Stablecoins as the invisible layer behind payouts and global commerce

Asked whether the next phase is consumer-facing or more of a “stablecoin sandwich” with fiat on both ends, Allaire says it’s both. In emerging markets, businesses and households increasingly want to actually hold digital dollars as working capital or savings, while Circle Payments Network has already grown to 55 financial institutions using fiat-to-stablecoin-to-fiat or stablecoin flows for international B2B payments.

Wall Street is starting to use stablecoins like real infrastructure

This is where the tone shifts from startup excitement to institutional scale: Allaire says USDC is now getting the legal and prudential treatment needed to be used across banking and capital markets. His examples are strikingly concrete — CFTC-regulated derivatives markets authorizing USDC as eligible collateral, major banks using it for internal global treasury, asset managers using it as the cash layer for tokenized products, and banks doing intraday FX in ways legacy settlement systems can’t support.

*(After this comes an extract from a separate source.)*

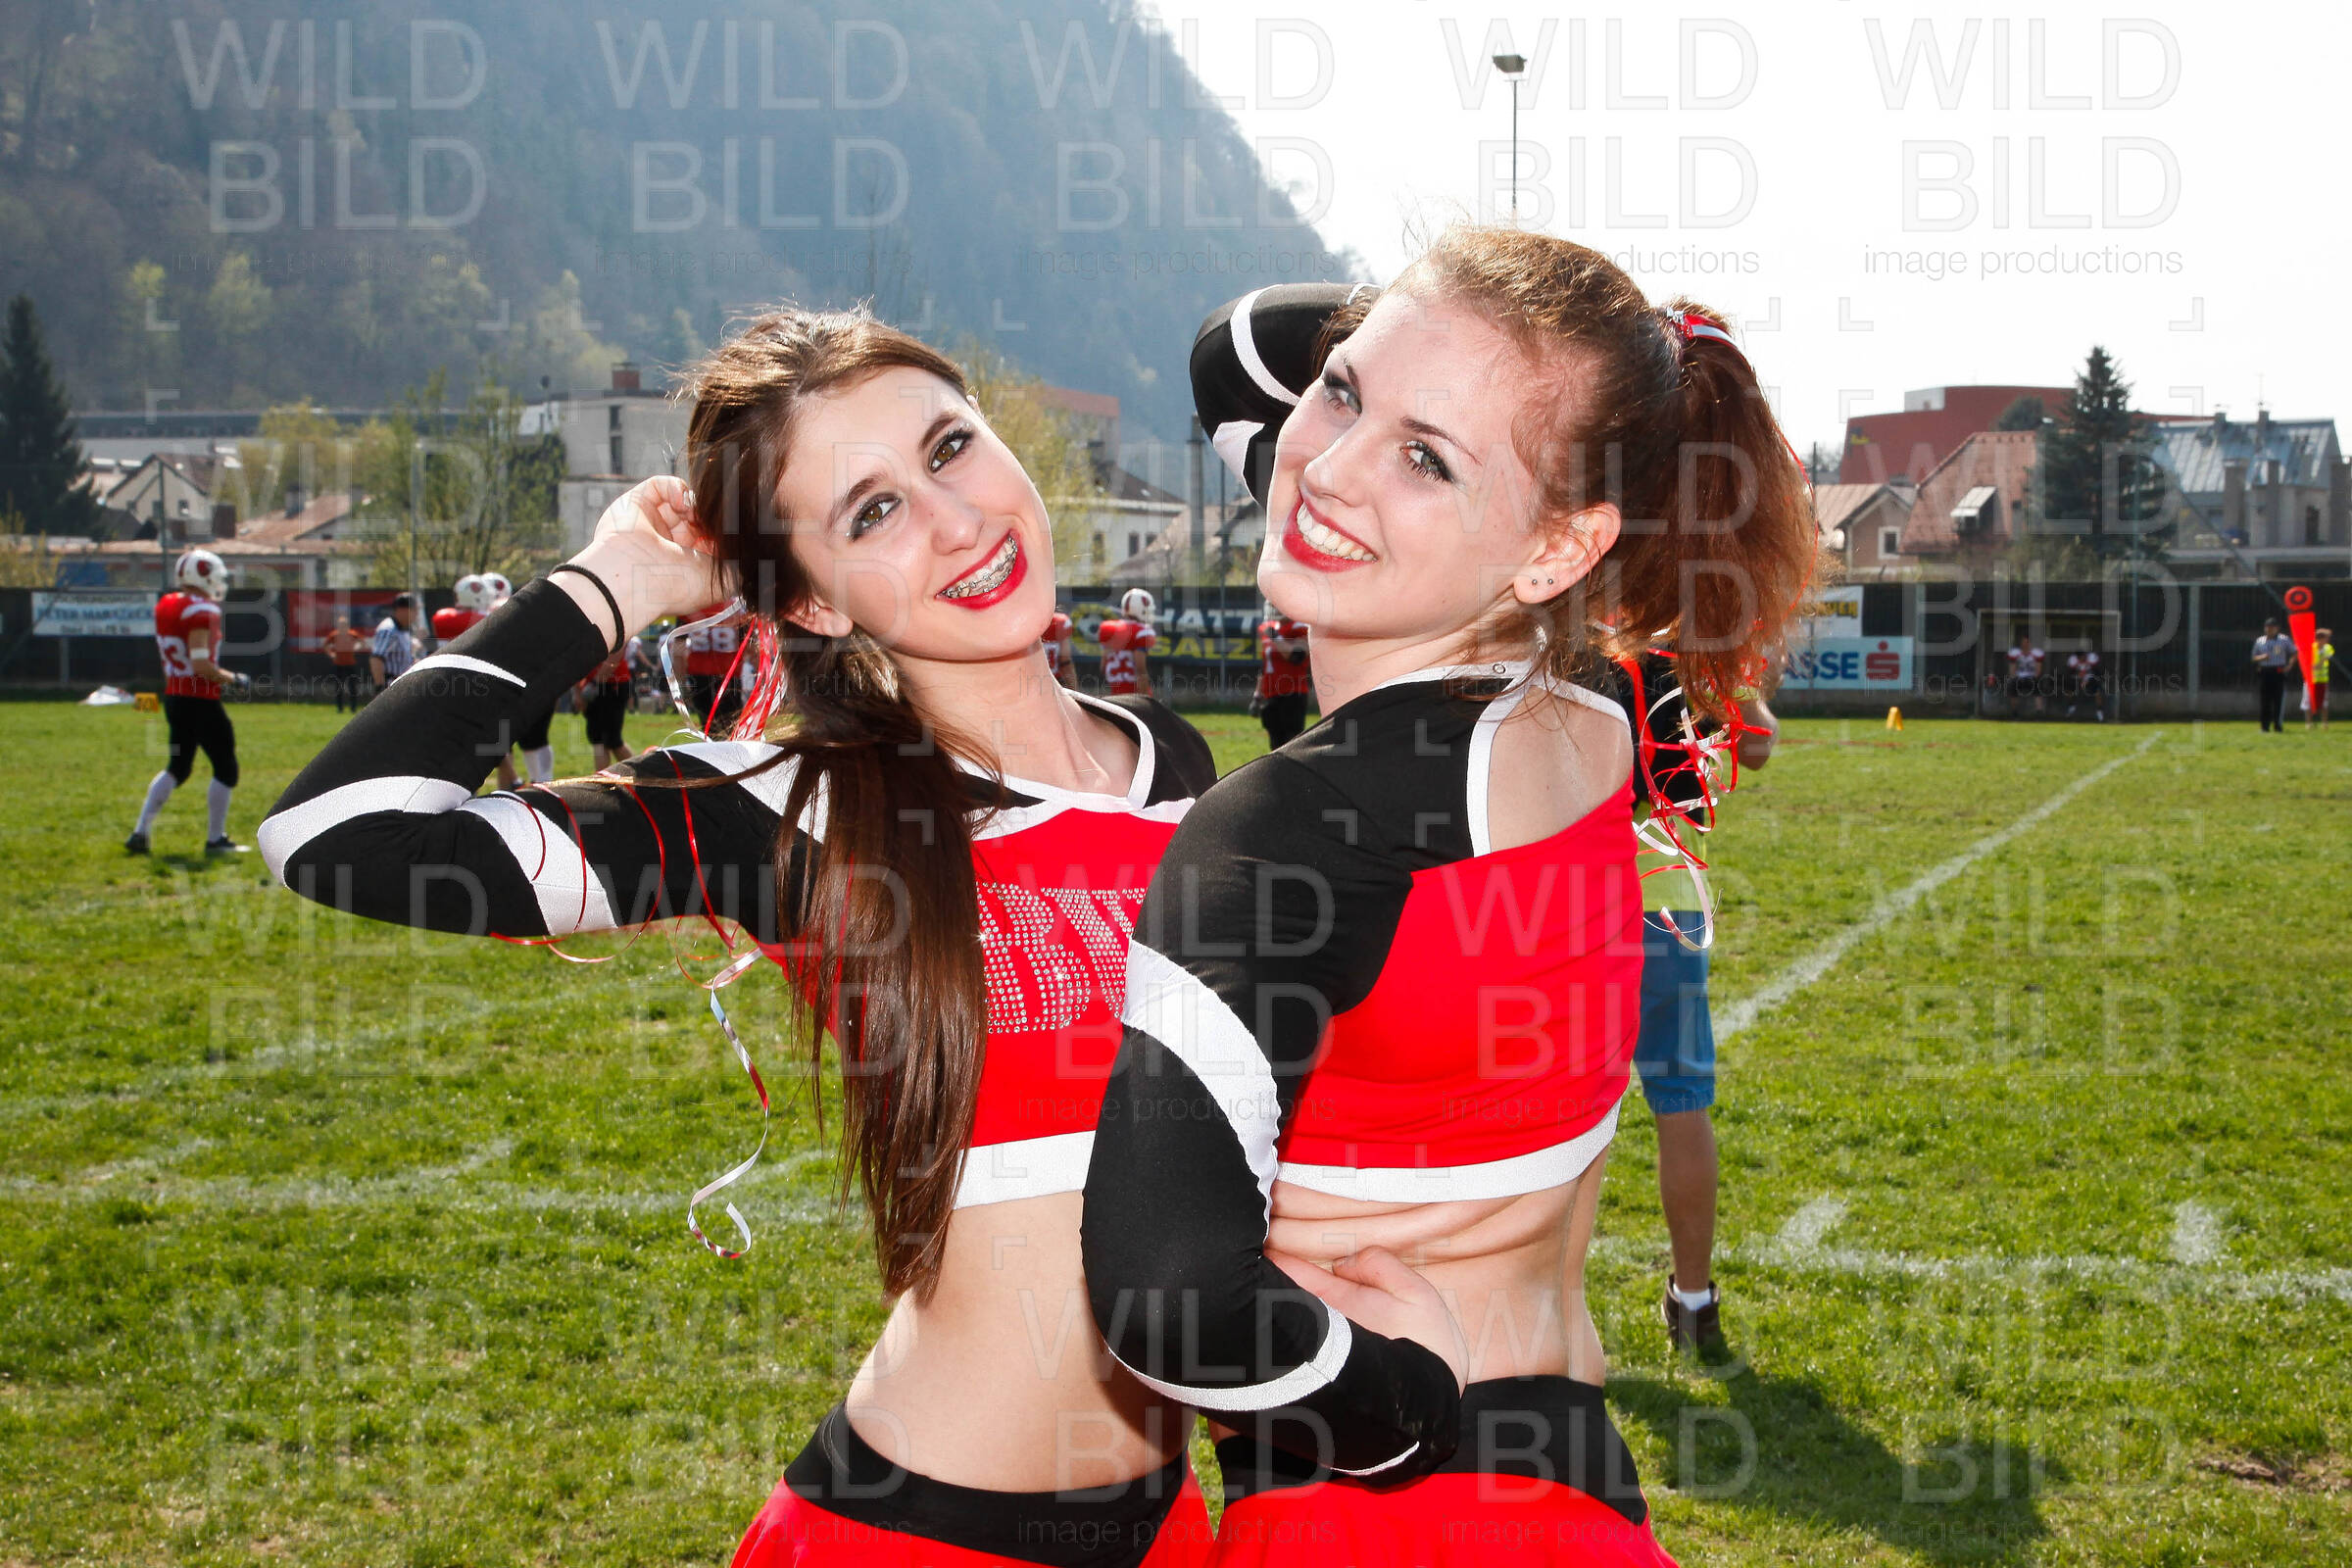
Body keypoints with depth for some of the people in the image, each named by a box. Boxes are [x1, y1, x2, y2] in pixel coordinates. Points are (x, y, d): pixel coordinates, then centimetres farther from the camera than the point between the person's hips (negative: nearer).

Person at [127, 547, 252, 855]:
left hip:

The global regulatory map is changing fast

Allaire argues the US is actually late here: Japan moved first, then Europe, then Singapore, Hong Kong, the UK, and UAE, all following years of G20 and Financial Stability Board work. Now that the US has acted, he expects the next 2–3 years to bring a rush of stablecoin laws in emerging and developed markets, with countries trying to align enough for interoperability and reciprocity.

AI agents could become the biggest stablecoin use case yet

The final stretch is his most forward-looking: he thinks “agentic commerce” is too small a phrase for what’s coming, because this is really an “agentic economic system.” In his view, billions of agents will need identity, dispute resolution, governance, capital management, and especially insurance markets — and the three big transformations ahead are AI-native economic activity, UX that doesn’t feel like crypto, and stablecoins becoming accepted inside the deepest parts of the global financial system.